Materials provided:
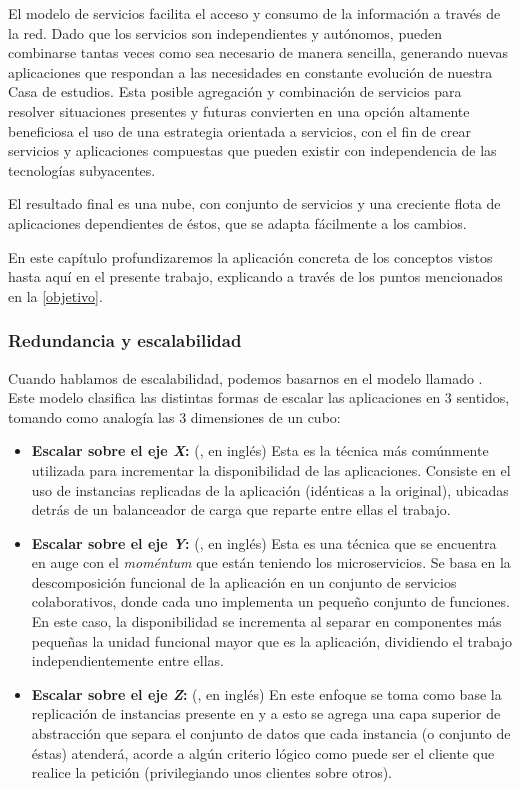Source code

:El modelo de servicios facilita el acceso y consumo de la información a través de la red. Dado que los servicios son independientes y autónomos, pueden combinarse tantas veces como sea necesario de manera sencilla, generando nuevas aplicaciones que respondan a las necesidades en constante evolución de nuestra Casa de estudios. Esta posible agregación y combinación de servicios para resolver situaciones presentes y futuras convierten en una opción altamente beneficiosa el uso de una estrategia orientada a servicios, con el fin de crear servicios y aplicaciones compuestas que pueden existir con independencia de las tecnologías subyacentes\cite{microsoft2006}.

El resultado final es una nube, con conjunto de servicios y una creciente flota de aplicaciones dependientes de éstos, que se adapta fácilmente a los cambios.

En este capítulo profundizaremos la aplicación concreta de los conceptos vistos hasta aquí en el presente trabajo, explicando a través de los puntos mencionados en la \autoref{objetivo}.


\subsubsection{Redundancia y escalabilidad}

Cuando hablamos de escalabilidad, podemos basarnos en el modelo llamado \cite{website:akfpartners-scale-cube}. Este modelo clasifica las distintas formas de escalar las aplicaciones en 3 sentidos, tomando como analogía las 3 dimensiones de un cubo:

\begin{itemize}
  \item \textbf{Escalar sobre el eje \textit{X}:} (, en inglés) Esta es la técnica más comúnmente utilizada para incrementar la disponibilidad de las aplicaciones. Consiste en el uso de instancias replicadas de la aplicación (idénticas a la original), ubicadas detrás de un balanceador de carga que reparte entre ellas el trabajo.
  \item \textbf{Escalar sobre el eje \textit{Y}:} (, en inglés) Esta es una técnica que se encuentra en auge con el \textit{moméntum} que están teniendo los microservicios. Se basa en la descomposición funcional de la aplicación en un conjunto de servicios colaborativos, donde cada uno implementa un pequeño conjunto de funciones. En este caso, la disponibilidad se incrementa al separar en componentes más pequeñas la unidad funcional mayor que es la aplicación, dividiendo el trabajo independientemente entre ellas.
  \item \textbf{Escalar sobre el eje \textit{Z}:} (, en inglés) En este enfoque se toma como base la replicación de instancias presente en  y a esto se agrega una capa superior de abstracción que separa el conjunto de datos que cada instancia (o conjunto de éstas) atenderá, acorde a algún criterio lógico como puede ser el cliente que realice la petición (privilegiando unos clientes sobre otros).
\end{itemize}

Job: Although the records contain pictures, only the text should be copied, exactly as it stands.

Finished exercise:
Source code

:El modelo de servicios facilita el acceso y consumo de la información a través de la red. Dado que los servicios son independientes y autónomos, pueden combinarse tantas veces como sea necesario de manera sencilla, generando nuevas aplicaciones que respondan a las necesidades en constante evolución de nuestra Casa de estudios. Esta posible agregación y combinación de servicios para resolver situaciones presentes y futuras convierten en una opción altamente beneficiosa el uso de una estrategia orientada a servicios, con el fin de crear servicios y aplicaciones compuestas que pueden existir con independencia de las tecnologías subyacentes\cite{microsoft2006}.

El resultado final es una nube, con conjunto de servicios y una creciente flota de aplicaciones dependientes de éstos, que se adapta fácilmente a los cambios.

En este capítulo profundizaremos la aplicación concreta de los conceptos vistos hasta aquí en el presente trabajo, explicando a través de los puntos mencionados en la \autoref{objetivo}.


\subsubsection{Redundancia y escalabilidad}

Cuando hablamos de escalabilidad, podemos basarnos en el modelo llamado \cite{website:akfpartners-scale-cube}. Este modelo clasifica las distintas formas de escalar las aplicaciones en 3 sentidos, tomando como analogía las 3 dimensiones de un cubo:

\begin{itemize}
  \item \textbf{Escalar sobre el eje \textit{X}:} (, en inglés) Esta es la técnica más comúnmente utilizada para incrementar la disponibilidad de las aplicaciones. Consiste en el uso de instancias replicadas de la aplicación (idénticas a la original), ubicadas detrás de un balanceador de carga que reparte entre ellas el trabajo.
  \item \textbf{Escalar sobre el eje \textit{Y}:} (, en inglés) Esta es una técnica que se encuentra en auge con el \textit{moméntum} que están teniendo los microservicios. Se basa en la descomposición funcional de la aplicación en un conjunto de servicios colaborativos, donde cada uno implementa un pequeño conjunto de funciones. En este caso, la disponibilidad se incrementa al separar en componentes más pequeñas la unidad funcional mayor que es la aplicación, dividiendo el trabajo independientemente entre ellas.
  \item \textbf{Escalar sobre el eje \textit{Z}:} (, en inglés) En este enfoque se toma como base la replicación de instancias presente en  y a esto se agrega una capa superior de abstracción que separa el conjunto de datos que cada instancia (o conjunto de éstas) atenderá, acorde a algún criterio lógico como puede ser el cliente que realice la petición (privilegiando unos clientes sobre otros).
\end{itemize}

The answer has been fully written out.